A: “2003 UB313” is a provisional name given to a large object discovered in 2003 that resides in an orbit around the Sun beyond Neptune.
 
Q: Is 2003 UB 313 a planet?
A: No. It is a dwarf planet.
 
Q: Why is 2003 UB 313 a dwarf planet?
A: Recent Hubble Space Telescope images have resolved the size of 2003 UB 313 showing it to be as large as, or larger than Pluto. Any object having this size, and any reasonable estimate of density, is understood to have sufficient mass that its own gravity will pull it into a nearly spherical shape. 2003 UB 313 also orbits within the Kuiper Belt – a region that has not been cleared out. Therefore, 2003 UB 313 is a dwarf planet. [Published reference: M. Brown et al. (2006). Astrophysical Journal643, L61-L63. Dr. Brown Michael Brown is at the California Institute of Technology.]
 
Q: Will the new dwarf planet 2003 UB313 receive a name? When?
A: Yes. The International Astronomical Union has the official authority to assign names to objects in space. This object has been popularly called “Xena”, but this is not an official name. A decision and announcement of the new name are likely to be made within a few months.
 
Q: What is an object called that is too small to be a planet or dwarf planet?
A: All objects that orbit the Sun, which are too small (not massive enough) for their own gravity to pull them into a nearly spherical shape are now defined as being “small solar system bodies.” This class currently includes most of the solar system asteroids, near-Earth objects (NEOs), Mars and Jupiter Trojan asteroids, most Centaurs, most Trans-Neptunian objects (TNOs), and comets.
 
Q: What is a “small solar system body”?
A: The term “small solar system body” is a new IAU definition to encompass all objects orbiting the Sun that are too small (not sufficiently massive) to satisfy the definition of planet or dwarf planet.
 
Q: Is the term “minor planet” still to be used?

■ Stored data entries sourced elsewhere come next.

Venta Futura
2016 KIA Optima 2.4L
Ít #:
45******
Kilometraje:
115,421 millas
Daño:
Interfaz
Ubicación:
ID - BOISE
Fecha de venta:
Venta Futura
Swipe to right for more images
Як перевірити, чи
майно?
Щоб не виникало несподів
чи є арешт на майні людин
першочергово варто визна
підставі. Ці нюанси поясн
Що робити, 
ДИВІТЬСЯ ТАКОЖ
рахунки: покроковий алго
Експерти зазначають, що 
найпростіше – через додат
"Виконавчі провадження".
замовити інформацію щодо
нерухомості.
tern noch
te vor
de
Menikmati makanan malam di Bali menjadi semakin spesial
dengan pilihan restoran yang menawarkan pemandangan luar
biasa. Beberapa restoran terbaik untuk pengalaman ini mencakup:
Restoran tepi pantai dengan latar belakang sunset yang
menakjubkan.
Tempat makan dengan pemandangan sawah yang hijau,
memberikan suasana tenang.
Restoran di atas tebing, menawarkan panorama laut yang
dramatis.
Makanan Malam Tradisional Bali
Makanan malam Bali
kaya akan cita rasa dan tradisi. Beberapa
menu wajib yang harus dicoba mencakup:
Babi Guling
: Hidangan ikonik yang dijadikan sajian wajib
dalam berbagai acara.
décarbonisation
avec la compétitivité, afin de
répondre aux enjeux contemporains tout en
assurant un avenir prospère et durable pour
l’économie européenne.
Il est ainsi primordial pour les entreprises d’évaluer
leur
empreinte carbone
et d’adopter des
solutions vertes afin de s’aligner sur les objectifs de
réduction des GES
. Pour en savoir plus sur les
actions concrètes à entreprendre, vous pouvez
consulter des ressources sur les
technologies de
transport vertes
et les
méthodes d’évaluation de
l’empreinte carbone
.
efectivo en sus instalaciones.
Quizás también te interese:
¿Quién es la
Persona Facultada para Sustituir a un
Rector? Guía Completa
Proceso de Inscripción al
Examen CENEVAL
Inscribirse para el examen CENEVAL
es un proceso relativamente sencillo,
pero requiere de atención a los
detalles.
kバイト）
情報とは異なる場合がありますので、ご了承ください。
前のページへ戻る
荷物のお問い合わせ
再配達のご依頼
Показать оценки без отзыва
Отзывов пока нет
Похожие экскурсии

A: The term “minor planet” may still be used. But generally the term “small solar system body” will be preferred.
 
Q: For any newly discovered object, how will a decision be reached on whether or not to officially call it a planet, dwarf planet, or other?
A: The decision on how to classify newly discovered objects will be made by a review committee within the IAU. The review process will be an evaluation, based on the best available data, of whether or not the physical properties of the object satisfy the definitions. It is likely that for many objects, a period of time of several years may be required in order for sufficient data to be gathered.
 
Q: Are there additional “planet” candidates currently being considered?
A: No. None appear likely in our Solar System. But there are planet discoveries galore around other stars.
 
Q: Are there additional “dwarf planet” candidates currently being considered?
A: Yes. Some of the largest asteroids may be candidates for “dwarf planet” status and some additional “dwarf planet” candidates beyond Neptune will soon be considered. The total number of dwarf planets to be found in the coming months and years could reach to over 100.
 
Q: When will additional new dwarf planets likely be announced?
A: Probably within a few months.
 
Q: How many more new dwarf planets are there likely to be?
A: There may be dozens or perhaps more than 100 waiting to be discovered.